How do we discover books? Sometimes we ask people (bookstore and library staff, journalists, friends, family), but more often than not, we ask search engines (“thriller Brazil,” “kids’ books dragons”) But these tools rely on the way books are described. Is the book actually labelled as a thriller? Do we know that the plot takes place in Brazil? How do search engines know that a particular book contains references to dragons?
There are thousands of ways to describe a book and publisher time is limited. And book metadata is not always sufficient for all types of queries — any bookseller who’s been asked to find a book by the colour of its cover can tell you that. Plus, discoverability is being increasingly performed through recommendation engines that are often based on historical sales data, not on the actual content of the books.
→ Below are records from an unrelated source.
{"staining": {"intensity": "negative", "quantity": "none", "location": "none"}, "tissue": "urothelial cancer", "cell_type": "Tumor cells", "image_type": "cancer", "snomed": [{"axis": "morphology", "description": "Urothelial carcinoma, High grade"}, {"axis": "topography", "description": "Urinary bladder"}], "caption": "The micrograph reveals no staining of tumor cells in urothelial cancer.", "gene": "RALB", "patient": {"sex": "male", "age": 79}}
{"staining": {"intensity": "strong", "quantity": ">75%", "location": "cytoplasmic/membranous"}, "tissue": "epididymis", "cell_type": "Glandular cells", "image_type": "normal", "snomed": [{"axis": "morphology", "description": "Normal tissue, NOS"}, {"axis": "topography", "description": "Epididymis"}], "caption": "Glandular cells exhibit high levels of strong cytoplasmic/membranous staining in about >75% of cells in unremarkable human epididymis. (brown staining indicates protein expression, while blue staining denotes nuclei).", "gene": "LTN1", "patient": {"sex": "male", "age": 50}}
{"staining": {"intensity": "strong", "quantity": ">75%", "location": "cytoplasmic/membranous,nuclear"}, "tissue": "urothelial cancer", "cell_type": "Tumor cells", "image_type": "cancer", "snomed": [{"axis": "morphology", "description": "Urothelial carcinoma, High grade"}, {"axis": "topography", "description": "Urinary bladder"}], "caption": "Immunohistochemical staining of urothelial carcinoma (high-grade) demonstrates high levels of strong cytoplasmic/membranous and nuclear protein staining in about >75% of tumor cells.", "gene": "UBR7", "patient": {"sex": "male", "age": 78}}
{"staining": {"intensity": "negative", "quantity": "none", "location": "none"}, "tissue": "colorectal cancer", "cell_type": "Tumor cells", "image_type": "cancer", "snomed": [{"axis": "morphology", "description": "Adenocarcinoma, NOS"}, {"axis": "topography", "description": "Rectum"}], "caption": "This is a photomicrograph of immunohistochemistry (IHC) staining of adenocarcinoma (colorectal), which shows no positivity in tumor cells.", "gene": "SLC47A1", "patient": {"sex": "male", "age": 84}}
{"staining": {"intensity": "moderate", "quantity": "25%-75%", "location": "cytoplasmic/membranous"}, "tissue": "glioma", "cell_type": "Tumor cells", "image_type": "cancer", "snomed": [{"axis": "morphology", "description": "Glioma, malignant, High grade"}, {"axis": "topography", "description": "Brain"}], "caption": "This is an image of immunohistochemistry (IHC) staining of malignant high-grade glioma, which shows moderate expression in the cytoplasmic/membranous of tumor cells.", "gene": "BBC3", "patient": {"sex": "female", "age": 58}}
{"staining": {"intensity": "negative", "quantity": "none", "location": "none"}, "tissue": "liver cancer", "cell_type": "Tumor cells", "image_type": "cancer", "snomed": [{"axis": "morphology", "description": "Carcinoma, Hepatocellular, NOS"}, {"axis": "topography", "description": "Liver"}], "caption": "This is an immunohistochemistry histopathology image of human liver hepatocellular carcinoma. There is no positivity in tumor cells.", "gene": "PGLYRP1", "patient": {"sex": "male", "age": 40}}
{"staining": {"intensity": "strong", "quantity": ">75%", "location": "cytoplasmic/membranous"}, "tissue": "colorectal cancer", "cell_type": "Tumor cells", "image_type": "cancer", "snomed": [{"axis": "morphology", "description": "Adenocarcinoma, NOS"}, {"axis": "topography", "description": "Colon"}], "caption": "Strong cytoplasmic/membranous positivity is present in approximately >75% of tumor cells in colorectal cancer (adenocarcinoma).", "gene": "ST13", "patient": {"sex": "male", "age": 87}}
Projet TAMIS was launched by Éditions du Septentrion (a history book publisher based in Québec City) in collaboration with Brix Labs (a consulting agency with a focus on technology applied to cultural industries) to address these challenges. Researchers are using algorithms, open source code, and free or cheap APIs to extract descriptive information about books from books and to do it at a granularity and scale that would not be possible for humans. These findings could have huge potential to enrich traditional metadata, as well as create new ways to discover books.
This presentation will share some of the project’s results, which will be made available online and provided to publishers in such a way to make it easy to upload them to their metadata aggregators.